Hackett kept his voice low, choosing his words carefully.

“We found no evidence at this scene to confirm that.”

“Please stop talking that way,” Cora said. “I took a polygraph, like you wanted. I told you everything, like you wanted. I may not have lived a perfect life, but please, can’t you show me a scrap of respect. She’s my child and I think I deserve to know the truth.”

Hackett loosened his collar.

“Two homeless men who’d been drinking in a boxcar claim they witnessed a possible drug deal go sideways. They say they saw two figures deposit a body into the trunk of a car. Then the car drove off. The men were frightened and stopped a patrol car. They led the deputy to the location, where he found an abandoned Cherokee SUV matching the vehicle we’ve linked to Galviera,” Hackett said.

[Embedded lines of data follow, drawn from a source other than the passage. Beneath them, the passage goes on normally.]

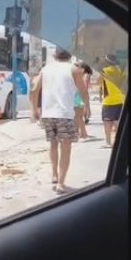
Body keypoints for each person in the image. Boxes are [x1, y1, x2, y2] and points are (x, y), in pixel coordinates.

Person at [32, 48, 90, 193]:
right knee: (66, 148)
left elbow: (34, 90)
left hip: (48, 114)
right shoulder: (74, 69)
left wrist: (34, 109)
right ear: (69, 56)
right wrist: (87, 107)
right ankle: (61, 183)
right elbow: (83, 90)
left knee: (53, 144)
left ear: (54, 55)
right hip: (65, 113)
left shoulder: (45, 69)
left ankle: (54, 174)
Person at [99, 55, 126, 148]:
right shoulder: (118, 70)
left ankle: (108, 142)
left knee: (107, 122)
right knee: (117, 121)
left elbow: (99, 83)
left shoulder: (104, 71)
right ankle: (119, 142)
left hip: (109, 100)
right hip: (119, 99)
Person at [73, 61, 94, 139]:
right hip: (79, 95)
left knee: (77, 116)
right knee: (79, 116)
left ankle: (79, 133)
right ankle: (82, 133)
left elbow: (84, 86)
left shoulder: (81, 74)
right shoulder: (83, 74)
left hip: (77, 95)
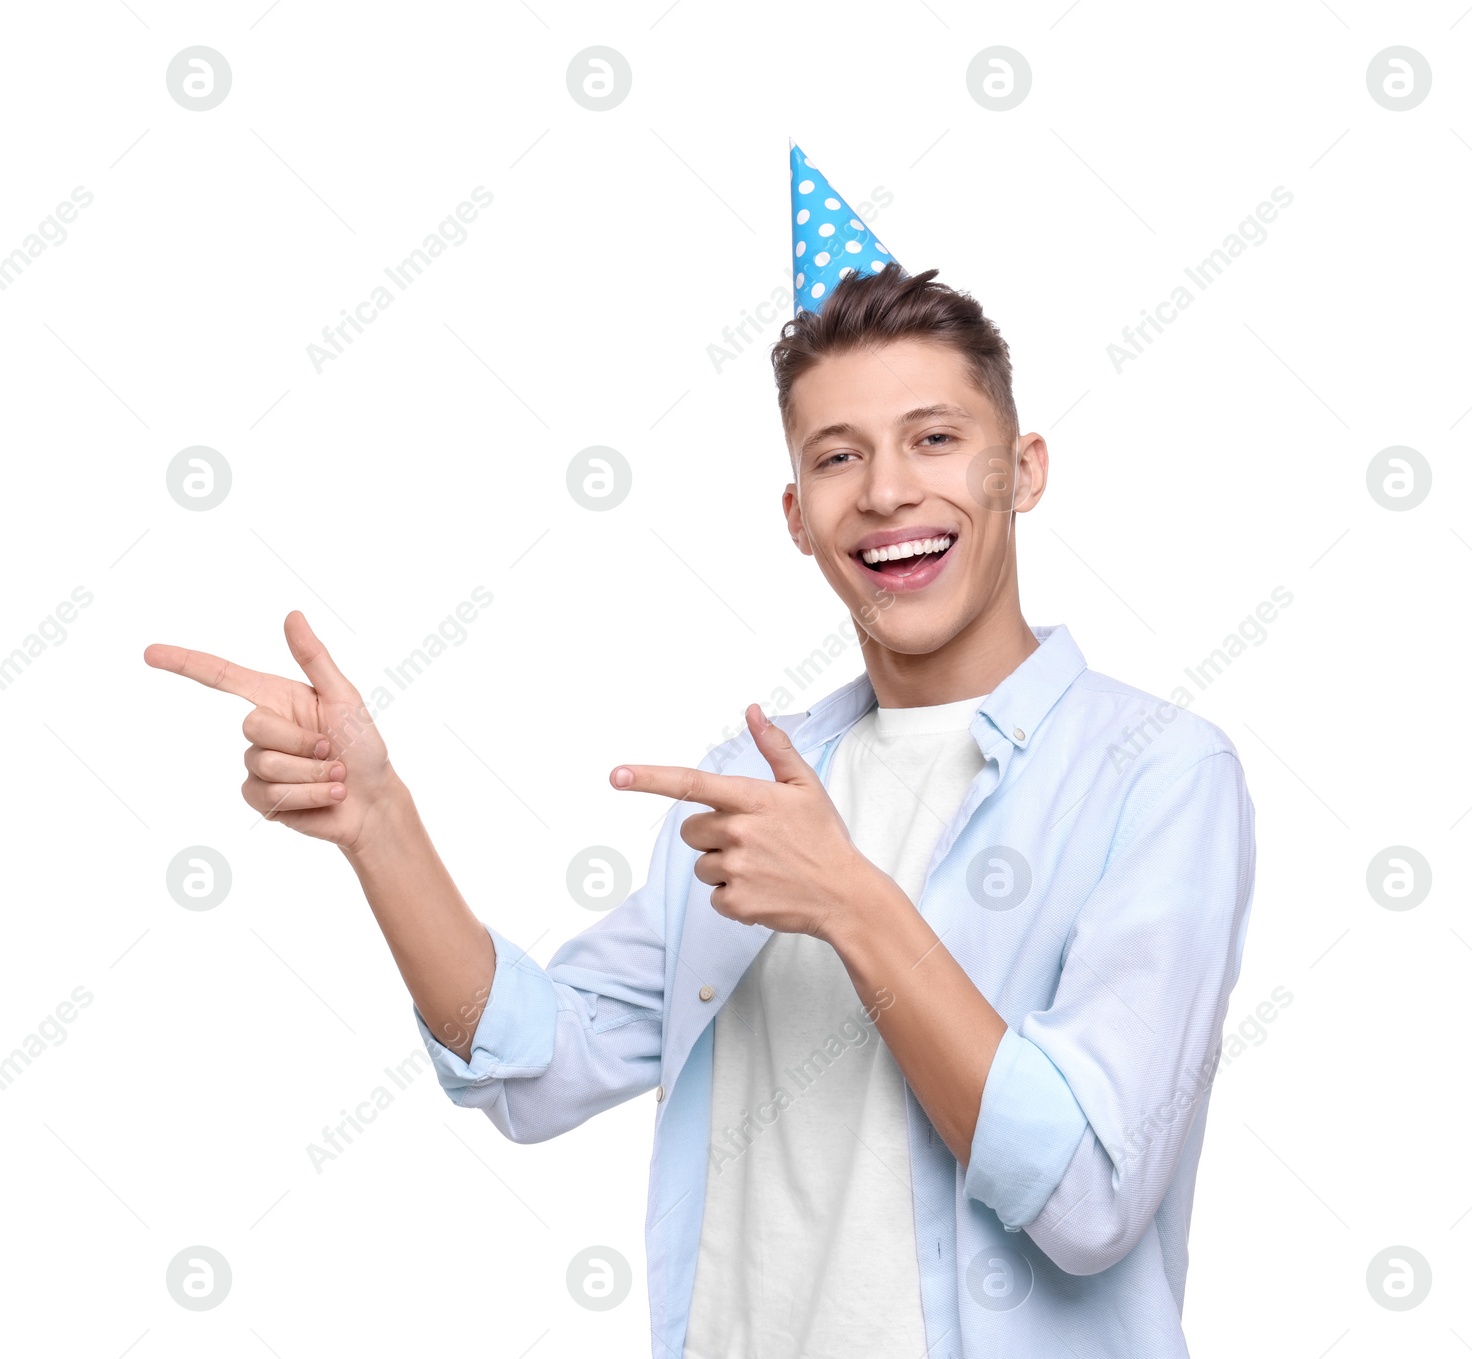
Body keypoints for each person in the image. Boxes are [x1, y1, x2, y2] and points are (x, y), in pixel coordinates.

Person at [145, 147, 1256, 1358]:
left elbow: (1091, 1195)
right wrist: (380, 825)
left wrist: (854, 907)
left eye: (934, 438)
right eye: (836, 456)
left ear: (1021, 470)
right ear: (796, 515)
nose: (886, 491)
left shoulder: (1156, 773)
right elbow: (535, 1067)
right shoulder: (757, 785)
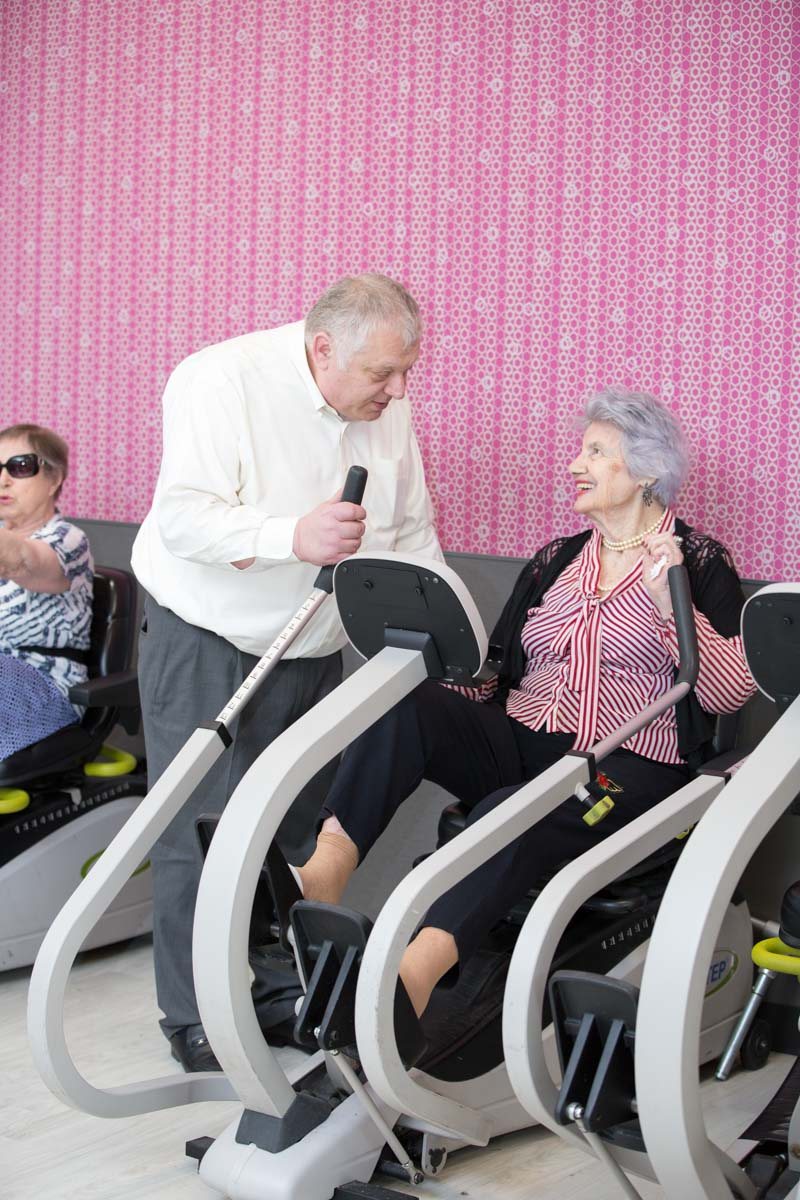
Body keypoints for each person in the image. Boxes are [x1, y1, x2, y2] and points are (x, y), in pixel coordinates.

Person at [289, 387, 757, 1028]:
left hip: (629, 765)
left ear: (647, 470)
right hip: (527, 739)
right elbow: (498, 676)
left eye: (595, 451)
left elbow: (726, 691)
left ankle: (408, 984)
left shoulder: (698, 563)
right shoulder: (556, 560)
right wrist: (441, 669)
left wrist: (665, 601)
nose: (575, 464)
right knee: (408, 704)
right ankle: (322, 876)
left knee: (513, 808)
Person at [131, 273, 442, 1071]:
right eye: (382, 374)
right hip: (209, 633)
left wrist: (443, 637)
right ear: (322, 349)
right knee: (196, 834)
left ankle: (270, 989)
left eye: (407, 371)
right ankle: (193, 1015)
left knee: (290, 833)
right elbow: (184, 517)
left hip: (313, 644)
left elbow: (410, 533)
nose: (399, 391)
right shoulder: (219, 380)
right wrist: (289, 536)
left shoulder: (387, 406)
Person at [0, 424, 93, 762]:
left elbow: (23, 562)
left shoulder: (68, 539)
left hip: (45, 686)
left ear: (54, 478)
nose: (4, 480)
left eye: (20, 466)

“Our people have been working the scene since 3:00 a.m., going full bore. Fingerprints in the SUV match Galviera’s and we found blood traces consistent with his type.”

“What do you think happened here?” Gannon asked.

“In his call to Cora,” Hackett said, “Galviera indicated he was going to fix things. He said that he was going to see Tilly. We suspect the cartel lured him here with the intention of torturing him into giving them their money.”

“Oh Jesus, what about Tilly?” Cora asked.

“They may have used her as the bait. The cartel may have lured him with the promise of seeing Tilly.” Cora moaned.

“We can’t rule it out,” Hackett said.

“They’re just theories, Cora.” Gannon tried to comfort her.

“He’s right,” Hackett said. “Just theories, but we can’t discount another concern-that Cora was present when Eduardo Zartosa, the youngest brother of Samson Zartosa, leader of the Norte Cartel, was murdered.”

“But I never knew who that boy in San Francisco was until now.”

“It doesn’t matter. We have to assume that Samson Zartosa knows now and take that into account. Think about it. Through circumstance, he is now holding the child of the woman involved in his little brother’s murder, the woman whose boyfriend has stolen from his operation. That’s about as bad as things can get. You wanted the truth. Well, that’s it.”

Cora tried to keep herself from coming apart, staring off at the helicopters in the distance, circling the rail yards like giant vultures.

Please, God, help me find her.

Hackett’s cell phone rang. He turned away slightly to take the call. It was short and he finished by saying, “I’ll head that way now and meet you there.”

Cora saw something troubling in his expression.

“What is it? What’s happening?”

“I can’t tell you right now, I have to go.”

“Please!”

“I’m sorry, I’ll keep in touch.”

When Hackett got to his car, Gannon stood, tossed some bills on the table. “Let’s go. I could hear part of the call, something about a homicide. We’ll follow him.”